*THE TASK*. Reproduce the material below verbatim, line for line, preserving all of its wording, spelling, and punctuation.

(Beginning of SUPPLIED RECORDS)

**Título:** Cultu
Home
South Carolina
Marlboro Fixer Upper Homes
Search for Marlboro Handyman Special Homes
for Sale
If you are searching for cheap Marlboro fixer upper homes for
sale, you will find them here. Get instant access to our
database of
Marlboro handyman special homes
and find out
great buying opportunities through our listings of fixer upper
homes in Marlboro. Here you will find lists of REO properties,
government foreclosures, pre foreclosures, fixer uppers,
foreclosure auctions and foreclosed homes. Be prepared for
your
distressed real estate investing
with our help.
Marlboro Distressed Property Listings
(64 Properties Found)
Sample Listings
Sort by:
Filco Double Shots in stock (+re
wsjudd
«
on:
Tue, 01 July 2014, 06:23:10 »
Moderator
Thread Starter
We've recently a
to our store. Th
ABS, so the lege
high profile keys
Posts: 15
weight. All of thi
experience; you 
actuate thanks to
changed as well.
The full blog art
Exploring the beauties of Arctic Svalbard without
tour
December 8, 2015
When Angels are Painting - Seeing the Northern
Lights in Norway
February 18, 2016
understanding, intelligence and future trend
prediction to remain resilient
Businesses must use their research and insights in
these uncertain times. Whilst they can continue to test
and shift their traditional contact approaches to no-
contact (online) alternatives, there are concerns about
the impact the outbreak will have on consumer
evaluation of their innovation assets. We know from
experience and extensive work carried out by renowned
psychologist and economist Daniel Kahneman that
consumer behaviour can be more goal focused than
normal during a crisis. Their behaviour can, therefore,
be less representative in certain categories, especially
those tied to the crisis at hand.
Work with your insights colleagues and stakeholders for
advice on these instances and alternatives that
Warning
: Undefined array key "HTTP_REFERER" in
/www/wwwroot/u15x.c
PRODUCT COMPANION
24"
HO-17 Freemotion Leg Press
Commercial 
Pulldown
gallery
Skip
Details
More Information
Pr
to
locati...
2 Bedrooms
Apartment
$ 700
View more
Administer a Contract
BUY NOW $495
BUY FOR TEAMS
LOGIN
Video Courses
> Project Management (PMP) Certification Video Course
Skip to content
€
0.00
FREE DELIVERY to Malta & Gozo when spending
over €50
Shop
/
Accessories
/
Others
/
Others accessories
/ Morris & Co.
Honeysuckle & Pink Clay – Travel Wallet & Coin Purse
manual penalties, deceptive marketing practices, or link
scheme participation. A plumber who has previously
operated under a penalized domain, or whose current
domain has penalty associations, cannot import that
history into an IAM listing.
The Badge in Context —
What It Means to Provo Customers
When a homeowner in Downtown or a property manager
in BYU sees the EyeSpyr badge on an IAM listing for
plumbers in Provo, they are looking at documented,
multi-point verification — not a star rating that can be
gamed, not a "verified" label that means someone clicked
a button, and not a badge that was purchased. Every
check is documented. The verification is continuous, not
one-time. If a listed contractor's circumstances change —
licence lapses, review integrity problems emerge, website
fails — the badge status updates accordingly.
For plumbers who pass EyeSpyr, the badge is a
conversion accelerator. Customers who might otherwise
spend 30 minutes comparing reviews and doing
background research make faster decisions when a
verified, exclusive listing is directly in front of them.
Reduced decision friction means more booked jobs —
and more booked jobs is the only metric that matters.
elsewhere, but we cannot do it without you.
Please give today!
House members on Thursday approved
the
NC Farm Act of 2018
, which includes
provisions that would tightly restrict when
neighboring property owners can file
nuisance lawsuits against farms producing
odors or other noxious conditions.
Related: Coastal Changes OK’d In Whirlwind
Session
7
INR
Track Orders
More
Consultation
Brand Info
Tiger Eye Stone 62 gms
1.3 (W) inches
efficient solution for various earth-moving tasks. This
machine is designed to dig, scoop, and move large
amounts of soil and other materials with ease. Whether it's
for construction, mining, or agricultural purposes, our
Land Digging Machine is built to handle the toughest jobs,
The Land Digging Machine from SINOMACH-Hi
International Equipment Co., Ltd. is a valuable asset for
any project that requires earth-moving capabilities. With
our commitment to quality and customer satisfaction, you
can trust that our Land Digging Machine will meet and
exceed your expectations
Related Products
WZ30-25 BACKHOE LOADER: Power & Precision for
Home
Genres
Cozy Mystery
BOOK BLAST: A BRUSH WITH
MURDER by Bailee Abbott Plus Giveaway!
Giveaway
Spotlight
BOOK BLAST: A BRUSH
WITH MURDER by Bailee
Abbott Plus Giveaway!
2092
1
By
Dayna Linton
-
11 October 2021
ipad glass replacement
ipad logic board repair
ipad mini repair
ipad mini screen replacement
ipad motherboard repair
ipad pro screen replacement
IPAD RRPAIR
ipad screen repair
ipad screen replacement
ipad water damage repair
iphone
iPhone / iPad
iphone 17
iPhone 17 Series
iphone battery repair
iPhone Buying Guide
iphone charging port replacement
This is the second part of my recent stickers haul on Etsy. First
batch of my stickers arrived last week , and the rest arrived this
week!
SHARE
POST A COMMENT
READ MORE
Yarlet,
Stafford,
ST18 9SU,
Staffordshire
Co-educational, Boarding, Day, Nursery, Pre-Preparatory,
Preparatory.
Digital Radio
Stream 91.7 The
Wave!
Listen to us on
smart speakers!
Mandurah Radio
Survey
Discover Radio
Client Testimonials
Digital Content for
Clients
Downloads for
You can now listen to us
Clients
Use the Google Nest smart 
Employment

(End of SUPPLIED RECORDS)

*EXPECTED ANSWER*.
**Título:** Cultu
Home
South Carolina
Marlboro Fixer Upper Homes
Search for Marlboro Handyman Special Homes
for Sale
If you are searching for cheap Marlboro fixer upper homes for
sale, you will find them here. Get instant access to our
database of
Marlboro handyman special homes
and find out
great buying opportunities through our listings of fixer upper
homes in Marlboro. Here you will find lists of REO properties,
government foreclosures, pre foreclosures, fixer uppers,
foreclosure auctions and foreclosed homes. Be prepared for
your
distressed real estate investing
with our help.
Marlboro Distressed Property Listings
(64 Properties Found)
Sample Listings
Sort by:
Filco Double Shots in stock (+re
wsjudd
«
on:
Tue, 01 July 2014, 06:23:10 »
Moderator
Thread Starter
We've recently a
to our store. Th
ABS, so the lege
high profile keys
Posts: 15
weight. All of thi
experience; you 
actuate thanks to
changed as well.
The full blog art
Exploring the beauties of Arctic Svalbard without
tour
December 8, 2015
When Angels are Painting - Seeing the Northern
Lights in Norway
February 18, 2016
understanding, intelligence and future trend
prediction to remain resilient
Businesses must use their research and insights in
these uncertain times. Whilst they can continue to test
and shift their traditional contact approaches to no-
contact (online) alternatives, there are concerns about
the impact the outbreak will have on consumer
evaluation of their innovation assets. We know from
experience and extensive work carried out by renowned
psychologist and economist Daniel Kahneman that
consumer behaviour can be more goal focused than
normal during a crisis. Their behaviour can, therefore,
be less representative in certain categories, especially
those tied to the crisis at hand.
Work with your insights colleagues and stakeholders for
advice on these instances and alternatives that
Warning
: Undefined array key "HTTP_REFERER" in
/www/wwwroot/u15x.c
PRODUCT COMPANION
24"
HO-17 Freemotion Leg Press
Commercial 
Pulldown
gallery
Skip
Details
More Information
Pr
to
locati...
2 Bedrooms
Apartment
$ 700
View more
Administer a Contract
BUY NOW $495
BUY FOR TEAMS
LOGIN
Video Courses
> Project Management (PMP) Certification Video Course
Skip to content
€
0.00
FREE DELIVERY to Malta & Gozo when spending
over €50
Shop
/
Accessories
/
Others
/
Others accessories
/ Morris & Co.
Honeysuckle & Pink Clay – Travel Wallet & Coin Purse
manual penalties, deceptive marketing practices, or link
scheme participation. A plumber who has previously
operated under a penalized domain, or whose current
domain has penalty associations, cannot import that
history into an IAM listing.
The Badge in Context —
What It Means to Provo Customers
When a homeowner in Downtown or a property manager
in BYU sees the EyeSpyr badge on an IAM listing for
plumbers in Provo, they are looking at documented,
multi-point verification — not a star rating that can be
gamed, not a "verified" label that means someone clicked
a button, and not a badge that was purchased. Every
check is documented. The verification is continuous, not
one-time. If a listed contractor's circumstances change —
licence lapses, review integrity problems emerge, website
fails — the badge status updates accordingly.
For plumbers who pass EyeSpyr, the badge is a
conversion accelerator. Customers who might otherwise
spend 30 minutes comparing reviews and doing
background research make faster decisions when a
verified, exclusive listing is directly in front of them.
Reduced decision friction means more booked jobs —
and more booked jobs is the only metric that matters.
elsewhere, but we cannot do it without you.
Please give today!
House members on Thursday approved
the
NC Farm Act of 2018
, which includes
provisions that would tightly restrict when
neighboring property owners can file
nuisance lawsuits against farms producing
odors or other noxious conditions.
Related: Coastal Changes OK’d In Whirlwind
Session
7
INR
Track Orders
More
Consultation
Brand Info
Tiger Eye Stone 62 gms
1.3 (W) inches
efficient solution for various earth-moving tasks. This
machine is designed to dig, scoop, and move large
amounts of soil and other materials with ease. Whether it's
for construction, mining, or agricultural purposes, our
Land Digging Machine is built to handle the toughest jobs,
The Land Digging Machine from SINOMACH-Hi
International Equipment Co., Ltd. is a valuable asset for
any project that requires earth-moving capabilities. With
our commitment to quality and customer satisfaction, you
can trust that our Land Digging Machine will meet and
exceed your expectations
Related Products
WZ30-25 BACKHOE LOADER: Power & Precision for
Home
Genres
Cozy Mystery
BOOK BLAST: A BRUSH WITH
MURDER by Bailee Abbott Plus Giveaway!
Giveaway
Spotlight
BOOK BLAST: A BRUSH
WITH MURDER by Bailee
Abbott Plus Giveaway!
2092
1
By
Dayna Linton
-
11 October 2021
ipad glass replacement
ipad logic board repair
ipad mini repair
ipad mini screen replacement
ipad motherboard repair
ipad pro screen replacement
IPAD RRPAIR
ipad screen repair
ipad screen replacement
ipad water damage repair
iphone
iPhone / iPad
iphone 17
iPhone 17 Series
iphone battery repair
iPhone Buying Guide
iphone charging port replacement
This is the second part of my recent stickers haul on Etsy. First
batch of my stickers arrived last week , and the rest arrived this
week!
SHARE
POST A COMMENT
READ MORE
Yarlet,
Stafford,
ST18 9SU,
Staffordshire
Co-educational, Boarding, Day, Nursery, Pre-Preparatory,
Preparatory.
Digital Radio
Stream 91.7 The
Wave!
Listen to us on
smart speakers!
Mandurah Radio
Survey
Discover Radio
Client Testimonials
Digital Content for
Clients
Downloads for
You can now listen to us
Clients
Use the Google Nest smart 
Employment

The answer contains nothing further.